The number of seniors in Canada is growing and the pace at which Canada’s senior population is aging is not slowing down anytime soon. In 2035, Canada will join the ranks of the super-aged countries, i.e. more than 30% of the population over the age of 60. In recent years, the number of Canadians aged 65 and over surpassed the number of those aged 15 and under. In addition, the number of the “oldest old” (those aged 85 and over), particularly the centenarians, is booming as never before.
The overall life expectancy has now reached 83 years for women and 79 years for men, and the healthy life expectancy has increased as well, but not at the same pace. More than 30% of Canadians aged 85 and over have three or more chronic diseases, which places an immense pressure on our health care systems, particularly in a context where Canadians are working later in life and wish to age at home. By far, the most feared health condition in aging is dementia, and the rapidly increasing number of cases of dementia in Canada results in significant financial costs and puts a growing burden on carers and families.

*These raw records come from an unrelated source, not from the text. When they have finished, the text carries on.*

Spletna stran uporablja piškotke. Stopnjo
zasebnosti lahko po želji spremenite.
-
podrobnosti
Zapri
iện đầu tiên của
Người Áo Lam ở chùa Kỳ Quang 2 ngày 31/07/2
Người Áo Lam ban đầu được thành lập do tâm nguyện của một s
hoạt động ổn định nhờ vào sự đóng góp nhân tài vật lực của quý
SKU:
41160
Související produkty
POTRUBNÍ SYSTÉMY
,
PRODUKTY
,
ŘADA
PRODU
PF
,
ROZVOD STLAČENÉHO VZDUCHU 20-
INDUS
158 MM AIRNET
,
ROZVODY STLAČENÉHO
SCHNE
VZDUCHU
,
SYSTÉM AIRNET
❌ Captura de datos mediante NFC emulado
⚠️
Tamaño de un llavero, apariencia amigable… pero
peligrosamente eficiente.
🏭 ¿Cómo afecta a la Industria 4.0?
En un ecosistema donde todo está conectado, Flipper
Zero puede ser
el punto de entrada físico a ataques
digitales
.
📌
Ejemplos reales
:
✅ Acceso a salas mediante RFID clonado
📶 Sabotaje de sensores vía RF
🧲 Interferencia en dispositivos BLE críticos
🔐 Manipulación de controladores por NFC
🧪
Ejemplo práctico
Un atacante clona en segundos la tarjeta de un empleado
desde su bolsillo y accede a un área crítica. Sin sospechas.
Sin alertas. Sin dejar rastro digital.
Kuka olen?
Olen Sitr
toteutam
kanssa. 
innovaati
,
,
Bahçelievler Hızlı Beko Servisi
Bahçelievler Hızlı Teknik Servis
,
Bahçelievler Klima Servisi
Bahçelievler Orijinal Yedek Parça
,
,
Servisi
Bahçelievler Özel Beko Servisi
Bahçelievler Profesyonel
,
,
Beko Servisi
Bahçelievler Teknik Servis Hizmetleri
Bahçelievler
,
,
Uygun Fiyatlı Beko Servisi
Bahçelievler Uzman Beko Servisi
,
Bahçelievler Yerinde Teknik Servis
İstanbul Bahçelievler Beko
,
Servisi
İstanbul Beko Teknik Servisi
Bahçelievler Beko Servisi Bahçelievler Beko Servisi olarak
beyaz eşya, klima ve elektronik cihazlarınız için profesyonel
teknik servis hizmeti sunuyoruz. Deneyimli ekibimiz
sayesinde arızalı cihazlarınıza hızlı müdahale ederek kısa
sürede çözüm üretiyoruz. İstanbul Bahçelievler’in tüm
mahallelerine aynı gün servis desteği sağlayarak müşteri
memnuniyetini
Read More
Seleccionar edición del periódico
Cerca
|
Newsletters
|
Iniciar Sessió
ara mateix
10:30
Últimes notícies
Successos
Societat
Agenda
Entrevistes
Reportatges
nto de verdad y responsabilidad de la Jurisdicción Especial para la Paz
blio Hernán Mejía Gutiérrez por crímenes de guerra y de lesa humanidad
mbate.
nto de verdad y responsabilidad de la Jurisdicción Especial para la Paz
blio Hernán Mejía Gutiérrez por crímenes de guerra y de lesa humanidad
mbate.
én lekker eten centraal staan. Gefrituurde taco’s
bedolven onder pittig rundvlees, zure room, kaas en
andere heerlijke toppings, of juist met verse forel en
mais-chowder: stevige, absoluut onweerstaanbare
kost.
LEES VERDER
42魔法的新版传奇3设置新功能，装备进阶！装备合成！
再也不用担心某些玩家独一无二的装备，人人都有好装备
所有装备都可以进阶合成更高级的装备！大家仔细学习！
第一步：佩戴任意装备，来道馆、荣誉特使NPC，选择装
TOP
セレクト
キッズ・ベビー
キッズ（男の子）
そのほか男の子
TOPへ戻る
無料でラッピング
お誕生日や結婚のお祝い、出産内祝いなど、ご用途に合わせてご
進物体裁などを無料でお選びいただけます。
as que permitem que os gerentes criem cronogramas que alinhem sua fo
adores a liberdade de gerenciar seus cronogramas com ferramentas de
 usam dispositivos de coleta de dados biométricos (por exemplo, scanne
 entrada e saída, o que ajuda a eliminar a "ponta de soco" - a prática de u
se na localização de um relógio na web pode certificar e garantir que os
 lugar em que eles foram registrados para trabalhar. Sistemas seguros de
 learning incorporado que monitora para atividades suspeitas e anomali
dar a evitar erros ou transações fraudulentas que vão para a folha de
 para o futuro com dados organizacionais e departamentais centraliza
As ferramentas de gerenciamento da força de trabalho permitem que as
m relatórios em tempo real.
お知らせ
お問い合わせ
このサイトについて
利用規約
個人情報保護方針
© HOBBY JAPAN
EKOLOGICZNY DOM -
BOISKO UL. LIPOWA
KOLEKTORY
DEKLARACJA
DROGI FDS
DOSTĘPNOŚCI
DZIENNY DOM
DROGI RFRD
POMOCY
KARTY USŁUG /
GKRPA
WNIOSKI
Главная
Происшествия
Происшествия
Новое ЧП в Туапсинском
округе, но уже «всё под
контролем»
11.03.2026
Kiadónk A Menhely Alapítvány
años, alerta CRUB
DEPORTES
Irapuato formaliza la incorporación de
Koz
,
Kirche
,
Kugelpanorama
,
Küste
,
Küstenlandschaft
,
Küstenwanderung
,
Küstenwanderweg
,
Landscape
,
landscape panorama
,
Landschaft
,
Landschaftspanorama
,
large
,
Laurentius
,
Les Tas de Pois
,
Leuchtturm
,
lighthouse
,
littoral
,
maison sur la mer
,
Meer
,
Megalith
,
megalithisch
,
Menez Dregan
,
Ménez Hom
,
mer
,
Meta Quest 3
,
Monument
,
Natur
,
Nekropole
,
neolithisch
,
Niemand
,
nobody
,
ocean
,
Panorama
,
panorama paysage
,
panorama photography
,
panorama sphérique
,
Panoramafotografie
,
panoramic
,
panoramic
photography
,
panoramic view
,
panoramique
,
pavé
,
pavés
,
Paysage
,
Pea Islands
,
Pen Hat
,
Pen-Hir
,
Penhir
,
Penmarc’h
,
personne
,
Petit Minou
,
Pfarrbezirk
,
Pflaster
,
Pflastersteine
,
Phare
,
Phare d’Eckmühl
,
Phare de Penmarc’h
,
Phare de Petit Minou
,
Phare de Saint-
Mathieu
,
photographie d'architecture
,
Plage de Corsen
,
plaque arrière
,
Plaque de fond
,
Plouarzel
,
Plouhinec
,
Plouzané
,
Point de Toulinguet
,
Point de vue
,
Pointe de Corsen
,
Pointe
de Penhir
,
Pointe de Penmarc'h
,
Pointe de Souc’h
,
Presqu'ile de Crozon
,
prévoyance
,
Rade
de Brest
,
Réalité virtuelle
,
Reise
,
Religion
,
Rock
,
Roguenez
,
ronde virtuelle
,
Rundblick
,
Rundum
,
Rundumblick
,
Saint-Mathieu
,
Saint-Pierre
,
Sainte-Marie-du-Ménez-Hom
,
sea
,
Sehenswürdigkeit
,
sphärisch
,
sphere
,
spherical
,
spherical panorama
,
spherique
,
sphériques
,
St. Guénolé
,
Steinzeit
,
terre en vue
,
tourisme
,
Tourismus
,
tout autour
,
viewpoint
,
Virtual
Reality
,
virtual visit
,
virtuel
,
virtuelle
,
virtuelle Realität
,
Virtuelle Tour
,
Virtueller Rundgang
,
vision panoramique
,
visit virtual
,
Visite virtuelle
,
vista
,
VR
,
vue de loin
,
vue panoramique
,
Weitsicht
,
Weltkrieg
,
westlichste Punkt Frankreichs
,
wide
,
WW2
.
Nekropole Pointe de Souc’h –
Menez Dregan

This is why the Canadian Institutes of Health Research (CIHR) through its Institute of Aging is investing in research that will (1) ensure that the extra years of life will be satisfying- by enhancing our understanding of the determinants of healthy aging, and (2) address the complex health challenges of older age, in particular dementia, while ensuring that the relevant and adapted care and services are available along the trajectory towards the end of life
With our partners, for example, we are funding the Canadian Longitudinal Study on Aging, a major national study involving more than 50,000 Canadian men and women. The CLSA aims to find ways to help us live long and live well, and understand why some people age in healthy fashion while others do not.
We are also working with research networks like AGE WELL, which is developing technologies to help people maintain their independence, health and quality of life as they get older.
In the end, our actions will have major impacts on the health and wellness of Canadians in the future and will contribute to not only living longer but to living better.